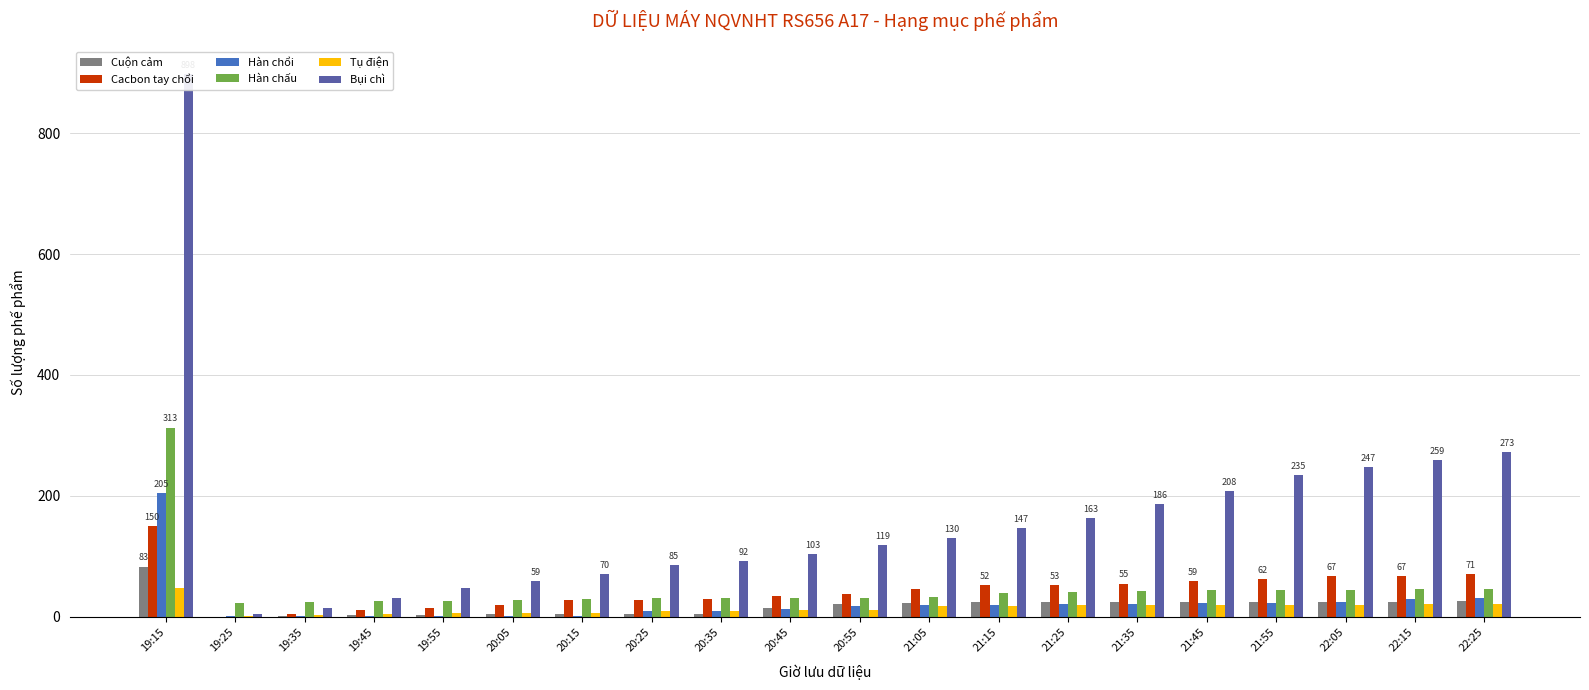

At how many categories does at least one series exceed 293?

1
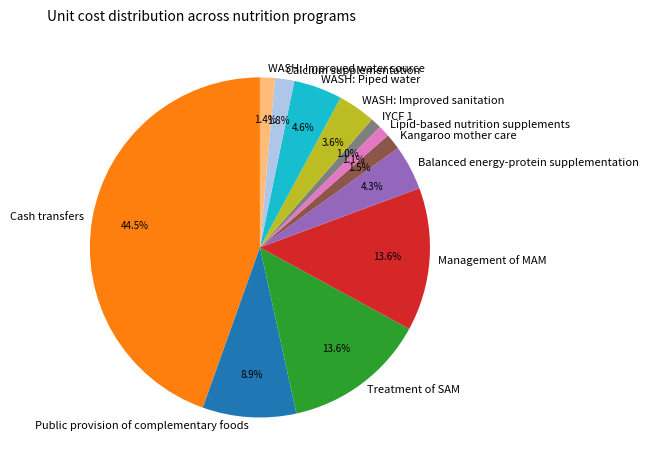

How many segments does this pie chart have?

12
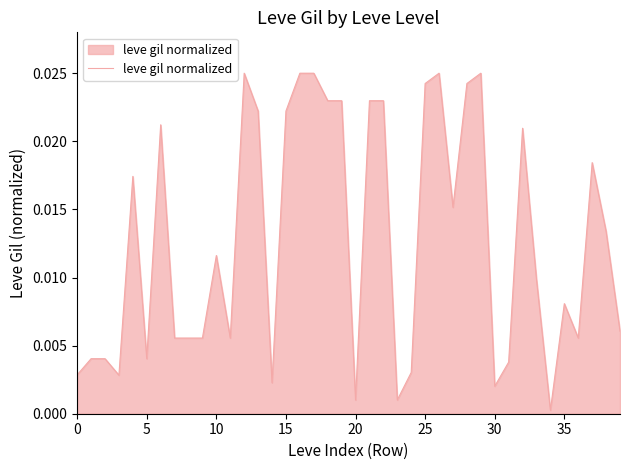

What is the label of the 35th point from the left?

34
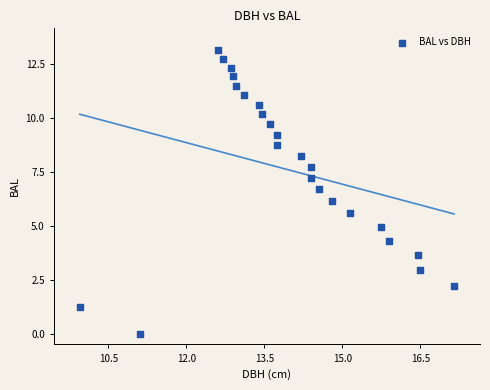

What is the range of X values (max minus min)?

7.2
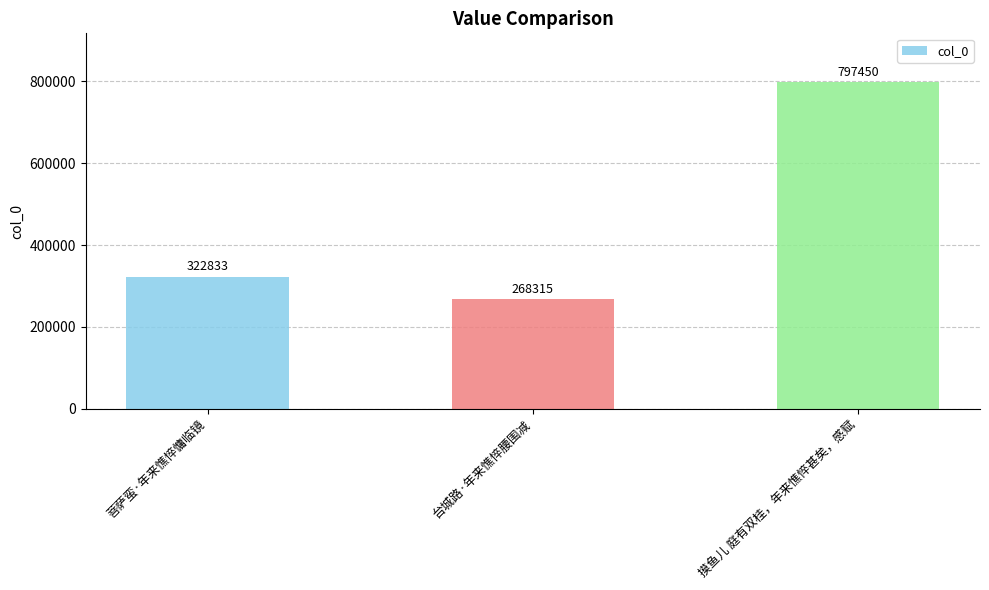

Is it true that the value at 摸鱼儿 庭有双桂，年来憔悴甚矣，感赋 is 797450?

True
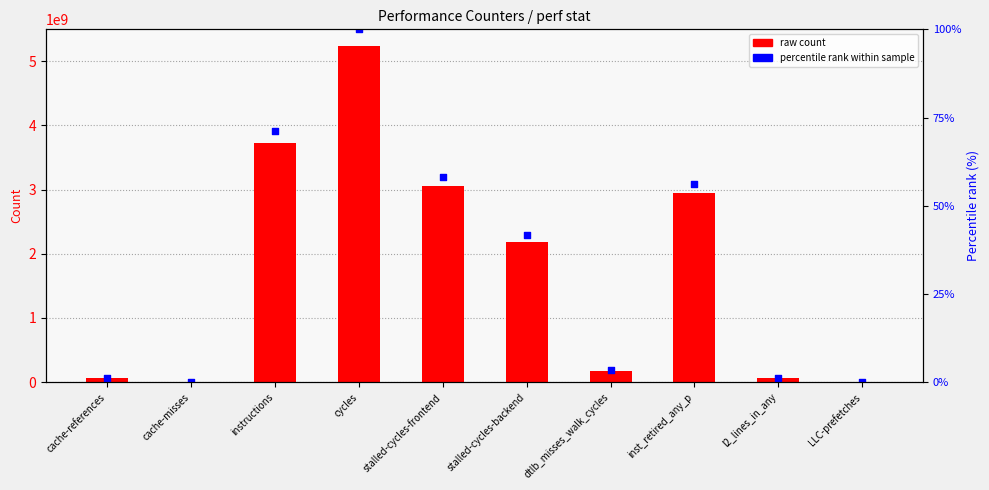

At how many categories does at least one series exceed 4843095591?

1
-*-*-
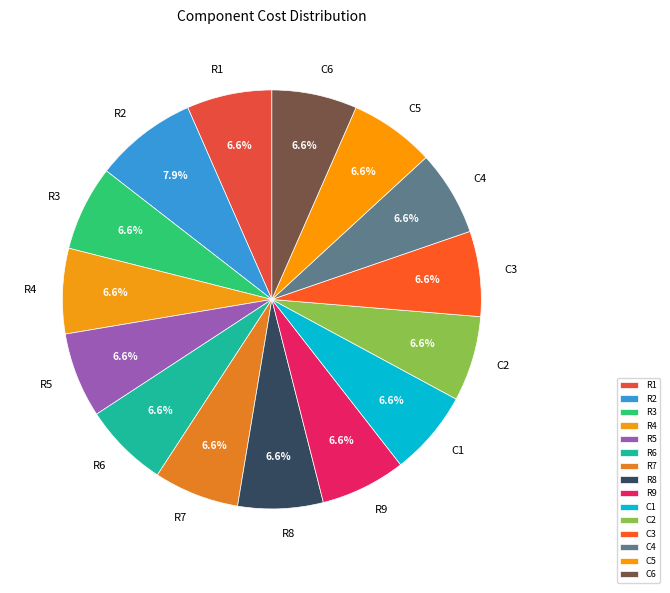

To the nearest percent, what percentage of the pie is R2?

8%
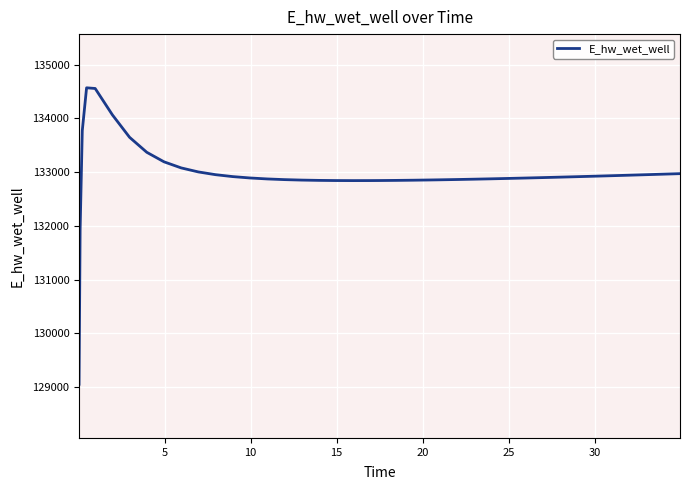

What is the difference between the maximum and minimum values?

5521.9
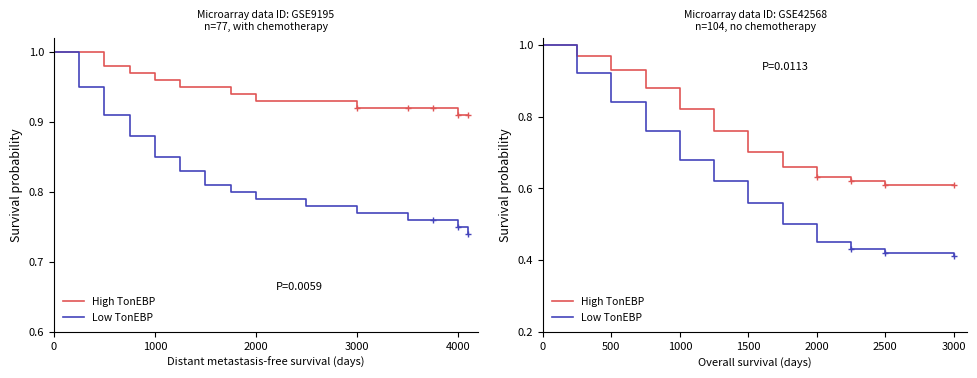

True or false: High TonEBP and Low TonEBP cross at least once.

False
-*-*-
- _THE PROBLEM_
Output the lines of the listing as a JSON list of strings, one string per line, starting with the line that contains "Is it true that" and continuing through the line that contains "series exceed 4843095591?". Leave out blank lines and the picture markers.

- _EXERCISE ANSWER_
[
  "Is it true that the value at 摸鱼儿 庭有双桂，年来憔悴甚矣，感赋 is 797450?",
  "True",
  "At how many categories does at least one series exceed 4843095591?"
]